Items from a dataset
---------------

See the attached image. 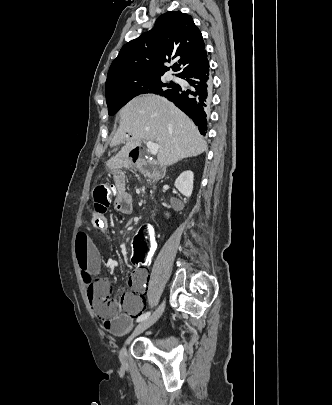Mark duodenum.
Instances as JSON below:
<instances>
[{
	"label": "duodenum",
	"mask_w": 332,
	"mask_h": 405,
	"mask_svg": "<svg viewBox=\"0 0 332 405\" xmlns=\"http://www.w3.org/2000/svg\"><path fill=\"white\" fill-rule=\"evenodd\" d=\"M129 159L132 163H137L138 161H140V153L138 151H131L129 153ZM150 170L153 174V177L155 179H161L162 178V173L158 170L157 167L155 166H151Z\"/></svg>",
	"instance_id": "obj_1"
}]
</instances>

---------------

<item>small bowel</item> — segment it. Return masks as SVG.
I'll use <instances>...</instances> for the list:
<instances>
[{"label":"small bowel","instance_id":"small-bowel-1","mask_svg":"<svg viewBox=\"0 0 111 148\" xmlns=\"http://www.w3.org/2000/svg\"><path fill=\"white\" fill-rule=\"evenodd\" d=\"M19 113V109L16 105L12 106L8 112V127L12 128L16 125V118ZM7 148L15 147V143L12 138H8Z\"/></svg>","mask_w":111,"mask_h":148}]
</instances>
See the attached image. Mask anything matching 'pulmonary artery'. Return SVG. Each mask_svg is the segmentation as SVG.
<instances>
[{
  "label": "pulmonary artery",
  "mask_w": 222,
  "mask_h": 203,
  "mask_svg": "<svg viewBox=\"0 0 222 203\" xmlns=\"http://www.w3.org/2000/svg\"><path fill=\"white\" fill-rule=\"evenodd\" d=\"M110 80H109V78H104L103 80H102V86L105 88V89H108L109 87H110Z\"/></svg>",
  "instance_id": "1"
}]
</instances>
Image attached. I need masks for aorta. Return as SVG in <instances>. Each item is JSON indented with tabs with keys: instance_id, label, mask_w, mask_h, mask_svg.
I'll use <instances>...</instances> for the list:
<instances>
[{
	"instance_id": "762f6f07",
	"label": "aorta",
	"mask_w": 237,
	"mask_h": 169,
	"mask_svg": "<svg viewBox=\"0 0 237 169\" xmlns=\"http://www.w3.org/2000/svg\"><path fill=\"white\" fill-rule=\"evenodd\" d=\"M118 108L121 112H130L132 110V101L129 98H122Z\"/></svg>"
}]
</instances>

---------------

**Exercise instructions:** Find each line in the records that contains the word "artery", and copy those lines.

**The solution:**
See the attached image. Mask anything matching 'pulmonary artery'. Return SVG. Each mask_svg is the segmentation as SVG.
  "label": "pulmonary artery",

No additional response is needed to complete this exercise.